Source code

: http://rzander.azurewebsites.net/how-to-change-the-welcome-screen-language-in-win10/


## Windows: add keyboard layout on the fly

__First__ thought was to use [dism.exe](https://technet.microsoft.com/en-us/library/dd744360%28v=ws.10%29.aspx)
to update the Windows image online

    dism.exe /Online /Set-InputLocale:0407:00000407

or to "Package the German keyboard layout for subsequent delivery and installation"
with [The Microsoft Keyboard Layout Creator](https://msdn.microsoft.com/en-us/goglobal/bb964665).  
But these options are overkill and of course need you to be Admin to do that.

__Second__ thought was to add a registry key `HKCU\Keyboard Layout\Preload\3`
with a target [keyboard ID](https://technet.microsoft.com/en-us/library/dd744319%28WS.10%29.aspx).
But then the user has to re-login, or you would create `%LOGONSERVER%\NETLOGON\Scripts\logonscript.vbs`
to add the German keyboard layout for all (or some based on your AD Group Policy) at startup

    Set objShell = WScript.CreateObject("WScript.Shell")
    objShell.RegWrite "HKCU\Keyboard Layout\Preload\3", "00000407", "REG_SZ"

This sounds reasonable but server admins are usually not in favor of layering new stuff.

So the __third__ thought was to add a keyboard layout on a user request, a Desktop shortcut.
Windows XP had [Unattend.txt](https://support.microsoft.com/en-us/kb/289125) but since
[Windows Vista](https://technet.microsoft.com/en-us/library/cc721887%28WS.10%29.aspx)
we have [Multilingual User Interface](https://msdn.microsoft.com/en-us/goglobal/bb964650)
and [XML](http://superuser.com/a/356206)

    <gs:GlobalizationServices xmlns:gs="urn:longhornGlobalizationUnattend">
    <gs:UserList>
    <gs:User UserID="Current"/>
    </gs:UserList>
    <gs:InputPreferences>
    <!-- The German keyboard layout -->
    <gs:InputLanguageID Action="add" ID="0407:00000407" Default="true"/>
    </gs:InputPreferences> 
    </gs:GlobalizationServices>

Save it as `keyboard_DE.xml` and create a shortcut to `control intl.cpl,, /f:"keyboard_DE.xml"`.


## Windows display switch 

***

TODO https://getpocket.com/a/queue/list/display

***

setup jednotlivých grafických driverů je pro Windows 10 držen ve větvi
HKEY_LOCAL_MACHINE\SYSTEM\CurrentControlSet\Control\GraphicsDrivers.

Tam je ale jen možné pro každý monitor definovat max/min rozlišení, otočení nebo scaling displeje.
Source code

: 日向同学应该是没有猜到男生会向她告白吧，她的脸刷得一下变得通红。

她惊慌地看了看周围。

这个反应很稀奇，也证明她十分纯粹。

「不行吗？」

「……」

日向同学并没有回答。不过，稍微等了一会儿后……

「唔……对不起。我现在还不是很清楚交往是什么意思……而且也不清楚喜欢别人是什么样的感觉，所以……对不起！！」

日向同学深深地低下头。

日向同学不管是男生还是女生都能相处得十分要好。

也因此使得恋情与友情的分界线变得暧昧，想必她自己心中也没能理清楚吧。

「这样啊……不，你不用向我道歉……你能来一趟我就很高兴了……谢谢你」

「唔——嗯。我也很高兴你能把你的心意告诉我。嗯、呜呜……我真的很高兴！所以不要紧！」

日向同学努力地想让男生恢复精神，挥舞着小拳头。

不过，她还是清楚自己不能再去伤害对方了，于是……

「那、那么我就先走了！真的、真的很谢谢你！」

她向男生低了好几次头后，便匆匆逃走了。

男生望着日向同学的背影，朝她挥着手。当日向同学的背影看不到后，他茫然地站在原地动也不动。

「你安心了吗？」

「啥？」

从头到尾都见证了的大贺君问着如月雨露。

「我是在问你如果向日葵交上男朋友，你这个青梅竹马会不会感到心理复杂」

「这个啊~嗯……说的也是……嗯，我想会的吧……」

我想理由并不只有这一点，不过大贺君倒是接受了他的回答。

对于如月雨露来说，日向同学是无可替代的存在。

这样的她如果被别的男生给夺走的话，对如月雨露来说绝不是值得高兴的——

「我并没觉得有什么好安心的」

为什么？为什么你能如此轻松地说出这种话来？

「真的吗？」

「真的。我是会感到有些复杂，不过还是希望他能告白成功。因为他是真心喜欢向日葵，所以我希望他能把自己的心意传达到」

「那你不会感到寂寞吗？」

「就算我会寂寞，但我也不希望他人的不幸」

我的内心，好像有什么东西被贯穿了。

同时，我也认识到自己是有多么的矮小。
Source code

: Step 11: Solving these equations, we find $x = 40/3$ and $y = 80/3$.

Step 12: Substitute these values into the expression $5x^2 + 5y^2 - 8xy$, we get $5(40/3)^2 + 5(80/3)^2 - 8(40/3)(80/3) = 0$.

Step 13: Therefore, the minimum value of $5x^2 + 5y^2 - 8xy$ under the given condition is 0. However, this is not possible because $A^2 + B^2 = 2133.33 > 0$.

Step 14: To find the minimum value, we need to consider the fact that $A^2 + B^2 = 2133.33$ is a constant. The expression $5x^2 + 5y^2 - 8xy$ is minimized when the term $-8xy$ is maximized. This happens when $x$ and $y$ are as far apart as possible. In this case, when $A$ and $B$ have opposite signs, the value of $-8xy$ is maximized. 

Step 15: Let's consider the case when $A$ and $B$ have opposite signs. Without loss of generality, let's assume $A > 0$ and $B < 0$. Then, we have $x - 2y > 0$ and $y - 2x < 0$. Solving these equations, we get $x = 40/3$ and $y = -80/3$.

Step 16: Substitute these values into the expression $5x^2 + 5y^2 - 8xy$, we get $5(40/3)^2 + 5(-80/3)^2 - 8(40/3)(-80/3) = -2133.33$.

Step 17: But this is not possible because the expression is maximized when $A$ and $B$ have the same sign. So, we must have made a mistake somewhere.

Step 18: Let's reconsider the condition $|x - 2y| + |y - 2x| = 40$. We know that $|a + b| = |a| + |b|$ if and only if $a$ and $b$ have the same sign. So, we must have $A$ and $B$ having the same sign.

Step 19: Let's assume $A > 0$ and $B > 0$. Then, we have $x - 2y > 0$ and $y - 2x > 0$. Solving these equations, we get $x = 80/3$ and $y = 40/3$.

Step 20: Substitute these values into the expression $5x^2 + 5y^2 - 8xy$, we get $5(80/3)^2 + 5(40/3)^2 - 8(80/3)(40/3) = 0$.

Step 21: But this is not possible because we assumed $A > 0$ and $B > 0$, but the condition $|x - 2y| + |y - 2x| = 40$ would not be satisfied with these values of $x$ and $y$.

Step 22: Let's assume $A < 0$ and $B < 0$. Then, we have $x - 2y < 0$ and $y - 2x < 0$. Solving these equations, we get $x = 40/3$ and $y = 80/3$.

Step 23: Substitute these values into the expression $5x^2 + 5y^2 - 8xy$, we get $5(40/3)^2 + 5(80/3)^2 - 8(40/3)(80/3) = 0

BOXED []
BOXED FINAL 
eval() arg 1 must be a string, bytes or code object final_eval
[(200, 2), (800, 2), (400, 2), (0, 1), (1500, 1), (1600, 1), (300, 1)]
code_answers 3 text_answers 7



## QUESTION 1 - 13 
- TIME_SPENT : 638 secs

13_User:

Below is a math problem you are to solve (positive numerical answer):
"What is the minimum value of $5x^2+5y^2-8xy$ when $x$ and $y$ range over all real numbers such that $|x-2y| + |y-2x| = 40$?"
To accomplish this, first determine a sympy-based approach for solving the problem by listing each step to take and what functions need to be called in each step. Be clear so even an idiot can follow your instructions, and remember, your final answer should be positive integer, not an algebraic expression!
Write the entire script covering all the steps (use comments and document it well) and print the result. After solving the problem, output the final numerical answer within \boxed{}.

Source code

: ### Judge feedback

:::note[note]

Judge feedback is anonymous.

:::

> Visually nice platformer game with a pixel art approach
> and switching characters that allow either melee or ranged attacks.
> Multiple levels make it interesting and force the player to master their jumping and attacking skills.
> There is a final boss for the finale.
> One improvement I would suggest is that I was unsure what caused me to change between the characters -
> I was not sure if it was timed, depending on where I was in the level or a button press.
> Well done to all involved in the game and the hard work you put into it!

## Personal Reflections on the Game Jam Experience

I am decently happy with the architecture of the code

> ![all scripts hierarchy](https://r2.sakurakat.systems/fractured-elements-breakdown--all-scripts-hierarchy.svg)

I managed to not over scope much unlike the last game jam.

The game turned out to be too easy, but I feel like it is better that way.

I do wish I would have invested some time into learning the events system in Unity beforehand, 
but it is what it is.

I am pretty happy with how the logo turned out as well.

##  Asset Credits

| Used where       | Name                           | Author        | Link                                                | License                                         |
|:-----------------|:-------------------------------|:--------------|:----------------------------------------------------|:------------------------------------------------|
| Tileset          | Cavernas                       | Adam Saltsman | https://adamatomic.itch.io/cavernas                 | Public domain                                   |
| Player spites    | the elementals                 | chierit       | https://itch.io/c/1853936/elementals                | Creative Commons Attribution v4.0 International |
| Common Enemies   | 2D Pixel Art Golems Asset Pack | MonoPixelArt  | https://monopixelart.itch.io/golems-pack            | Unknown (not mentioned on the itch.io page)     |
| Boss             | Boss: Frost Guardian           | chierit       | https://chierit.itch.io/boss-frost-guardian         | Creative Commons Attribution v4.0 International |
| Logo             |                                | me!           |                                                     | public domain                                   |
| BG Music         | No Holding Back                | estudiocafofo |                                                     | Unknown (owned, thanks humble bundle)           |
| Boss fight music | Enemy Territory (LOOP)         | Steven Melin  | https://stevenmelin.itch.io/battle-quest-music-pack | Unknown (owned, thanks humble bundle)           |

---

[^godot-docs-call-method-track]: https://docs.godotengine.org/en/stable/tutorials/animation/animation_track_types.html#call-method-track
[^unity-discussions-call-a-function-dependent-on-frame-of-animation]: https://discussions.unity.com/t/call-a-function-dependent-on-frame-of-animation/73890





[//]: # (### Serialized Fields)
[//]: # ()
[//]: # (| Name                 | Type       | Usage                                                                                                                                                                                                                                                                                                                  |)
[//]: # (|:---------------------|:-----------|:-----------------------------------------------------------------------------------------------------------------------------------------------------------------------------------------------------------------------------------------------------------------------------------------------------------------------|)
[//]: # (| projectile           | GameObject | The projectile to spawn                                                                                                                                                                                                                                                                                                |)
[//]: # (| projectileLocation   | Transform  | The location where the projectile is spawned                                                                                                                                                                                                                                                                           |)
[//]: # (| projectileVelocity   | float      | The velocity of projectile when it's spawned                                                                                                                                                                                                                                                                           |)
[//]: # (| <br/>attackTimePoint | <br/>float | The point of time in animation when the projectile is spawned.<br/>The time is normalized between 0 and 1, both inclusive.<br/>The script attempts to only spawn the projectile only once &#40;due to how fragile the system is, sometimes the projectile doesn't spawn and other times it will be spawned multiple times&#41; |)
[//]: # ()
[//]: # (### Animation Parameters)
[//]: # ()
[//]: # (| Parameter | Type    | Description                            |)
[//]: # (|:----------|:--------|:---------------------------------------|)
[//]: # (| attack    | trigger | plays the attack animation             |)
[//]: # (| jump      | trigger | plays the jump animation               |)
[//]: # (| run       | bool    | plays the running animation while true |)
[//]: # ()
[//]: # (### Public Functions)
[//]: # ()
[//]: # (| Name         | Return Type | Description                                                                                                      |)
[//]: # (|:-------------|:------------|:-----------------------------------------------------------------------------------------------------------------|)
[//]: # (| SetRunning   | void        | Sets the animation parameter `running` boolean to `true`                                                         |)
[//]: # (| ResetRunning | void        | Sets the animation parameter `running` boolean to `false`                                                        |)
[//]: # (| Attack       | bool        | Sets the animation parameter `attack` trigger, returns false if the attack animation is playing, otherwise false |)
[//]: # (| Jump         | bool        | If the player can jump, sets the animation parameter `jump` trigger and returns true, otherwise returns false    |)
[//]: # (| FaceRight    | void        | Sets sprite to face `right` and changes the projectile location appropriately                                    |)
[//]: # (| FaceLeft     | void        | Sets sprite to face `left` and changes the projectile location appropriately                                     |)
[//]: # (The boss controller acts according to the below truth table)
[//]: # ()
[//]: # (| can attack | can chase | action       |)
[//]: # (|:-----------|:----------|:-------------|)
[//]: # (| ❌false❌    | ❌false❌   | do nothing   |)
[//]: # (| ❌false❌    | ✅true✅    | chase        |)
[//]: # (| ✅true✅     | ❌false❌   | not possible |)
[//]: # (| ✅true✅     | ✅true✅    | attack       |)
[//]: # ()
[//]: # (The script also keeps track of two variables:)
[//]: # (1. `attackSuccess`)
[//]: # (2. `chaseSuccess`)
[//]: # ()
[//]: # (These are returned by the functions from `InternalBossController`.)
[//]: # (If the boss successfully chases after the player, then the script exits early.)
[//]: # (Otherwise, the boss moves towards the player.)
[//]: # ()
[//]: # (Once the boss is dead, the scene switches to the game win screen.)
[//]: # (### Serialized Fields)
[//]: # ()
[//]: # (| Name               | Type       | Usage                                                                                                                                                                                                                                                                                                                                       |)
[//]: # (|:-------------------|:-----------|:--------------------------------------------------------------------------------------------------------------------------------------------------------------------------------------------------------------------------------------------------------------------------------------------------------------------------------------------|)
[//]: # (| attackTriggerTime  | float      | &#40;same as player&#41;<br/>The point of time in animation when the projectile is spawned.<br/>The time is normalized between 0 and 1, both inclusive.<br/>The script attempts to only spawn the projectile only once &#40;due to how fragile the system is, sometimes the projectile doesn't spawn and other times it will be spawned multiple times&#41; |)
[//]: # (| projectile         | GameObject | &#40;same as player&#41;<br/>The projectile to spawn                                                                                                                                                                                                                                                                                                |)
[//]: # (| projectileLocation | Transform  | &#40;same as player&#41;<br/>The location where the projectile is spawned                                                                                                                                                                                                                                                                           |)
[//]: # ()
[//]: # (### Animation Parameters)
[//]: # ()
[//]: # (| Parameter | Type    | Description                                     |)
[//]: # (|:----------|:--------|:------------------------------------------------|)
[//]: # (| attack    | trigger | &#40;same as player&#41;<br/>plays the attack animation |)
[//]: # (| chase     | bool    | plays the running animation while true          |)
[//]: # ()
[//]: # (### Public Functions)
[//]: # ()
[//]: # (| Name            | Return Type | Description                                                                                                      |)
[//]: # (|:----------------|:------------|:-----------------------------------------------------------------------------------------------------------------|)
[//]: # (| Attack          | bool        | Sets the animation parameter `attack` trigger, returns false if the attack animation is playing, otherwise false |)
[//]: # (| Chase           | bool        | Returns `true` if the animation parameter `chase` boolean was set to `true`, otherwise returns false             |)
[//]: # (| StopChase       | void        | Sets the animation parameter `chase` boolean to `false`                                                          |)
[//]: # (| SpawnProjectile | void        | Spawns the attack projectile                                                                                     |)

■ Directions ■
Up to and including the line containing "we have [Multilingual", please write out the listing exactly, starting from its first line.

■ Answer to the problem ■
Source code

: http://rzander.azurewebsites.net/how-to-change-the-welcome-screen-language-in-win10/


## Windows: add keyboard layout on the fly

__First__ thought was to use [dism.exe](https://technet.microsoft.com/en-us/library/dd744360%28v=ws.10%29.aspx)
to update the Windows image online

    dism.exe /Online /Set-InputLocale:0407:00000407

or to "Package the German keyboard layout for subsequent delivery and installation"
with [The Microsoft Keyboard Layout Creator](https://msdn.microsoft.com/en-us/goglobal/bb964665).  
But these options are overkill and of course need you to be Admin to do that.

__Second__ thought was to add a registry key `HKCU\Keyboard Layout\Preload\3`
with a target [keyboard ID](https://technet.microsoft.com/en-us/library/dd744319%28WS.10%29.aspx).
But then the user has to re-login, or you would create `%LOGONSERVER%\NETLOGON\Scripts\logonscript.vbs`
to add the German keyboard layout for all (or some based on your AD Group Policy) at startup

    Set objShell = WScript.CreateObject("WScript.Shell")
    objShell.RegWrite "HKCU\Keyboard Layout\Preload\3", "00000407", "REG_SZ"

This sounds reasonable but server admins are usually not in favor of layering new stuff.

So the __third__ thought was to add a keyboard layout on a user request, a Desktop shortcut.
Windows XP had [Unattend.txt](https://support.microsoft.com/en-us/kb/289125) but since
[Windows Vista](https://technet.microsoft.com/en-us/library/cc721887%28WS.10%29.aspx)
we have [Multilingual User Interface](https://msdn.microsoft.com/en-us/goglobal/bb964650)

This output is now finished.